Task prompt> Write out the entire migration review below, word for word and without any change.

** Opening Text shown block **

1. Alembic revision ID collision -- migration will crash on alembic upgrade head

The new migration file k1f2g3h4i5j6_add_vector_embeddings.py uses revision ID k1f2g3h4i5j6, but this revision ID is already taken on main by k1f2g3h4i5j6_add_block_anchor_ids_and_unique_constraint.py. Both migrations also declare down_revision = "j0e1f2g3h4i5".

This means Alembic will fail with a duplicate revision error. Running alembic upgrade head is impossible.

Fix required:

  • Assign a new, unique revision ID to the vector embeddings migration (e.g., l2g3h4i5j6k7).
  • Set down_revision to k1f2g3h4i5j6 (the anchor_ids migration), since that is the actual current head of the migration chain.
  • Rename the file accordingly.

2. Trigger only fires on content changes, but block_type changes can also affect embedding eligibility

The trigger is defined as:

BEFORE INSERT OR UPDATE OF content ON blocks

The BlockUpdate schema allows changing block_type without changing content. If a block's type is changed from paragraph to mermaid (or vice versa), the trigger will NOT fire, and embedding_status will not be updated to skipped (or back to pending). This creates inconsistent state.

Fix required: Either:

  • Add block_type to the trigger column list: BEFORE INSERT OR UPDATE OF content, block_type
  • Or document this as an accepted limitation and handle it in the embedding worker.

NITS

1. raw is not a valid block type in the system

The trigger function skips blocks with block_type IN ('mermaid', 'raw'), but the BlockType Literal in schemas.py only defines: heading, paragraph, list, table, code, mermaid. There is no raw type anywhere in the parser, schemas, or models. Including raw in the skip list is harmless dead code, but it suggests the spec references a block type that doesn't exist. Consider removing it or adding a code comment explaining that it's a forward-looking guard.

** Closing Text shown block **
** Opening Provided records block **

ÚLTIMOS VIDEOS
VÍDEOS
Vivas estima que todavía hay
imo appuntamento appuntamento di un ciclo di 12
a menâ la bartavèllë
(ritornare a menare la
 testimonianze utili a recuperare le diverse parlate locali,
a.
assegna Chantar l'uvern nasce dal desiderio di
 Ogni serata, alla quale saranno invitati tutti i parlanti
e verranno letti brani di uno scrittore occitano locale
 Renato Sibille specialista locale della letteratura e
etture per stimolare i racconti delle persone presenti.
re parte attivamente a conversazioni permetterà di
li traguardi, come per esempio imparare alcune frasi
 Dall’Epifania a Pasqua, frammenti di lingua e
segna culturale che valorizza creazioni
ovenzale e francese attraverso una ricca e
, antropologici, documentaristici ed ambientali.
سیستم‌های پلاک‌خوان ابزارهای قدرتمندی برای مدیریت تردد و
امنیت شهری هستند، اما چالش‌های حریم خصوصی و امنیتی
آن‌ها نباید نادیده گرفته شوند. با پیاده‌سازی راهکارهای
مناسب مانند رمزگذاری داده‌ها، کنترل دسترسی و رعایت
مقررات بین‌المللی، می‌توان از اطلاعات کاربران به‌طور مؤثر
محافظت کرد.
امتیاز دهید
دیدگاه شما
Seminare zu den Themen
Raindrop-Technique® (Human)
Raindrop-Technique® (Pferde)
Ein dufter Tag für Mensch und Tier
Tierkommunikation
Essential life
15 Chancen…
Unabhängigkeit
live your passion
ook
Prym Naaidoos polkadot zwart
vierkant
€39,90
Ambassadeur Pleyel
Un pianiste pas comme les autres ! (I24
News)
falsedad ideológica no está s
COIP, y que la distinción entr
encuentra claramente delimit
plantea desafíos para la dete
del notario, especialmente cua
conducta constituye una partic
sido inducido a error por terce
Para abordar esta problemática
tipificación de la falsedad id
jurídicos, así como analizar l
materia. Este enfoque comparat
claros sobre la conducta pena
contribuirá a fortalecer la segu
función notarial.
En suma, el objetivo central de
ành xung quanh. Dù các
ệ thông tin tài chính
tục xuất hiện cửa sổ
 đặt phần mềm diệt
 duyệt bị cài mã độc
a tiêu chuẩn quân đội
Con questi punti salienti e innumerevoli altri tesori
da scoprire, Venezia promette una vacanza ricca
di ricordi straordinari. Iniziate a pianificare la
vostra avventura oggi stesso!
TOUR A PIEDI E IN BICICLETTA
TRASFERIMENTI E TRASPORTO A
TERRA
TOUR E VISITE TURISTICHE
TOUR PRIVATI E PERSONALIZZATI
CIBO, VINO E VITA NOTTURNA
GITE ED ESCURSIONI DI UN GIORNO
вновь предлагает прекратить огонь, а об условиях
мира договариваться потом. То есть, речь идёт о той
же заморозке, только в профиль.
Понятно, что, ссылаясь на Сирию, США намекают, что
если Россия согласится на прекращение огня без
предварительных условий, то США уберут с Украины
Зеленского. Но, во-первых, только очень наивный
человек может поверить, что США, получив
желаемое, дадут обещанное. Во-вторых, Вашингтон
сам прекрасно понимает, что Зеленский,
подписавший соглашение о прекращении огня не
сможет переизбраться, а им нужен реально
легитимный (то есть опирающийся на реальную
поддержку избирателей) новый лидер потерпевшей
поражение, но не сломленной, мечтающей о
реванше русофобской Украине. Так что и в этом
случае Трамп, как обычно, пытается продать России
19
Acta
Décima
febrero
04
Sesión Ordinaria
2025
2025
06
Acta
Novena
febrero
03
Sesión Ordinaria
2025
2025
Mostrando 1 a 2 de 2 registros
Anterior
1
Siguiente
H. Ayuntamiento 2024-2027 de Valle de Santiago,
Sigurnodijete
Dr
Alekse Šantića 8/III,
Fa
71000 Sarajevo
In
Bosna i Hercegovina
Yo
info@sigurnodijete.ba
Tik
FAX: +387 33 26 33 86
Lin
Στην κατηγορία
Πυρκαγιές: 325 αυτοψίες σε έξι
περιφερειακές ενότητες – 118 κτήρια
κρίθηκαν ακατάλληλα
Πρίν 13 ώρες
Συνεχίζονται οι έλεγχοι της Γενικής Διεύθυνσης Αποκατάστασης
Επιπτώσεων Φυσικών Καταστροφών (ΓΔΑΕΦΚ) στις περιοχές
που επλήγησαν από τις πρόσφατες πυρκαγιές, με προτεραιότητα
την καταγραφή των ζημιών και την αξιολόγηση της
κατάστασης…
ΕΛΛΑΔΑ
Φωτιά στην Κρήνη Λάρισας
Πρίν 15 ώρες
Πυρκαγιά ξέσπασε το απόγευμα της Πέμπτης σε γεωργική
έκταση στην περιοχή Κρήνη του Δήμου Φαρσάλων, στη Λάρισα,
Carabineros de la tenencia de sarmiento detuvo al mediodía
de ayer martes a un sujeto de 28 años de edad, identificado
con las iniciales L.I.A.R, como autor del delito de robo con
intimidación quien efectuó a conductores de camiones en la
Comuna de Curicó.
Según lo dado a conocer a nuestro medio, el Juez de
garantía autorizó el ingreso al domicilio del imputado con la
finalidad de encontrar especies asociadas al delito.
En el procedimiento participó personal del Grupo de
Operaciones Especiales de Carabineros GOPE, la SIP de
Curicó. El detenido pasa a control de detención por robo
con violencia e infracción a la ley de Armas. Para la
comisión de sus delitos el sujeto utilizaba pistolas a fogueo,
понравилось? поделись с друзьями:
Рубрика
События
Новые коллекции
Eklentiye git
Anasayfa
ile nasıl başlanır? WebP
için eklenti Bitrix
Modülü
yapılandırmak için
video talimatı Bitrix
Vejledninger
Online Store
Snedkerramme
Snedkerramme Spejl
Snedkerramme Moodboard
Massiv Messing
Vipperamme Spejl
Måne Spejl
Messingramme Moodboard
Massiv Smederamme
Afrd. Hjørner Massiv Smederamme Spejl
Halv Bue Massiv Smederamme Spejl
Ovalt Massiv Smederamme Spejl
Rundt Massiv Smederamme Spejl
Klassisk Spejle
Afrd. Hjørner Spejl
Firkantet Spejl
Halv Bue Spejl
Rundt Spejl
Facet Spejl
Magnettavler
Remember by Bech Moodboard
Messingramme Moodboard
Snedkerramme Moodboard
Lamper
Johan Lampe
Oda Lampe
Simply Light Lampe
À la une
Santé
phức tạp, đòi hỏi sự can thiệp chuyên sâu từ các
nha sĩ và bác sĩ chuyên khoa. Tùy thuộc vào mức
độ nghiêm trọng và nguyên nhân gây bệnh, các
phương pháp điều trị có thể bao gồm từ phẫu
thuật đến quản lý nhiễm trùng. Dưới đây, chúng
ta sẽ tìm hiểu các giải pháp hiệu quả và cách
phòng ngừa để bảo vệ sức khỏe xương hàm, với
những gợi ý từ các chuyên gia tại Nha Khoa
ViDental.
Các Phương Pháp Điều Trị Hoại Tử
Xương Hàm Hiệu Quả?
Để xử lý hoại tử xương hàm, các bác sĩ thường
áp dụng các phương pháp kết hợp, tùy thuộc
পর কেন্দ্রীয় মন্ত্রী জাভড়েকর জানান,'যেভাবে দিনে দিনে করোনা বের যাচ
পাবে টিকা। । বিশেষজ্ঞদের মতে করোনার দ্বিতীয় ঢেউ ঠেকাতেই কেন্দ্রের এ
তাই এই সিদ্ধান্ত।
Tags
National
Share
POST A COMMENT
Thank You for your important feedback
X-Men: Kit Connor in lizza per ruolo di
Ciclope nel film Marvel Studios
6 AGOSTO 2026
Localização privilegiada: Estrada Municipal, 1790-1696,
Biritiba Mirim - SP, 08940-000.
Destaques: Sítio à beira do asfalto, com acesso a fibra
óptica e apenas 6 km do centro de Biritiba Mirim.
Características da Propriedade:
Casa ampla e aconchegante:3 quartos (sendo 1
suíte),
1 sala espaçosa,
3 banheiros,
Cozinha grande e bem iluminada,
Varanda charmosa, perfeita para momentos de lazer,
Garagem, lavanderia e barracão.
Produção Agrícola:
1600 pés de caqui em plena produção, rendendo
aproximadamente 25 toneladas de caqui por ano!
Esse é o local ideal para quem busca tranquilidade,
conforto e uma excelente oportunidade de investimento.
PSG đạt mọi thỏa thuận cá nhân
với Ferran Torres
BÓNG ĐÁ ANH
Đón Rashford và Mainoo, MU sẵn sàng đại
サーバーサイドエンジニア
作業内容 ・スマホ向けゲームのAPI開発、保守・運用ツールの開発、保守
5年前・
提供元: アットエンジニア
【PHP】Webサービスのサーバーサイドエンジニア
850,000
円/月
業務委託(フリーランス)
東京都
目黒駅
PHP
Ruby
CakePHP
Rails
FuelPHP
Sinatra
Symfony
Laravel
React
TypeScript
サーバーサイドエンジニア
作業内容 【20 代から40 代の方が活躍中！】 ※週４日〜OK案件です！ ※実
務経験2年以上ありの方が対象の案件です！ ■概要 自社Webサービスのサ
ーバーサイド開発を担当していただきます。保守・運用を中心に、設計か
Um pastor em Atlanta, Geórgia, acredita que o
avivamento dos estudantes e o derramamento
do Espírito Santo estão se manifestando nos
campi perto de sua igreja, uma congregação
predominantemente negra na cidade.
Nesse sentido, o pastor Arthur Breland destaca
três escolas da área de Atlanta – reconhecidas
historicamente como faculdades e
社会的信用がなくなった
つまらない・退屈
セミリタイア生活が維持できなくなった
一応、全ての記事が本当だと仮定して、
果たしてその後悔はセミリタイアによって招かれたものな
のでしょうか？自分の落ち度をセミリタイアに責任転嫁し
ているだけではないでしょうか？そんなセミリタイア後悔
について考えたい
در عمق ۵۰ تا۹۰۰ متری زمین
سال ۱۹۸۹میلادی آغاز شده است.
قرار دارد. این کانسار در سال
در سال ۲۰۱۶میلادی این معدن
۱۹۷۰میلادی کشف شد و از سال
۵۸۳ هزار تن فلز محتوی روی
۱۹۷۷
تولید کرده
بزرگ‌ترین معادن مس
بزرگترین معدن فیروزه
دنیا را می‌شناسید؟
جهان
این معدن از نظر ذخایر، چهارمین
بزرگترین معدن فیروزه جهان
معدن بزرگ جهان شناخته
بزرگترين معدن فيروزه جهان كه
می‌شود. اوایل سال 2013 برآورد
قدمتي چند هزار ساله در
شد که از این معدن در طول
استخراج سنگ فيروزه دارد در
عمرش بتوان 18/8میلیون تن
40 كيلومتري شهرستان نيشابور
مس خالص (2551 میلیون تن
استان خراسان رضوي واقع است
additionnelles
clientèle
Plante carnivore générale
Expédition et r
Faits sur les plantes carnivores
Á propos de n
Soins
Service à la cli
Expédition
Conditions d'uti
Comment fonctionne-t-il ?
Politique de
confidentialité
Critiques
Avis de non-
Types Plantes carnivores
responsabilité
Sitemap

** Closing Provided records block **

Expected answer>
1. Alembic revision ID collision -- migration will crash on alembic upgrade head

The new migration file k1f2g3h4i5j6_add_vector_embeddings.py uses revision ID k1f2g3h4i5j6, but this revision ID is already taken on main by k1f2g3h4i5j6_add_block_anchor_ids_and_unique_constraint.py. Both migrations also declare down_revision = "j0e1f2g3h4i5".

This means Alembic will fail with a duplicate revision error. Running alembic upgrade head is impossible.

Fix required:

  • Assign a new, unique revision ID to the vector embeddings migration (e.g., l2g3h4i5j6k7).
  • Set down_revision to k1f2g3h4i5j6 (the anchor_ids migration), since that is the actual current head of the migration chain.
  • Rename the file accordingly.

2. Trigger only fires on content changes, but block_type changes can also affect embedding eligibility

The trigger is defined as:

BEFORE INSERT OR UPDATE OF content ON blocks

The BlockUpdate schema allows changing block_type without changing content. If a block's type is changed from paragraph to mermaid (or vice versa), the trigger will NOT fire, and embedding_status will not be updated to skipped (or back to pending). This creates inconsistent state.

Fix required: Either:

  • Add block_type to the trigger column list: BEFORE INSERT OR UPDATE OF content, block_type
  • Or document this as an accepted limitation and handle it in the embedding worker.

NITS

1. raw is not a valid block type in the system

The trigger function skips blocks with block_type IN ('mermaid', 'raw'), but the BlockType Literal in schemas.py only defines: heading, paragraph, list, table, code, mermaid. There is no raw type anywhere in the parser, schemas, or models. Including raw in the skip list is harmless dead code, but it suggests the spec references a block type that doesn't exist. Consider removing it or adding a code comment explaining that it's a forward-looking guard.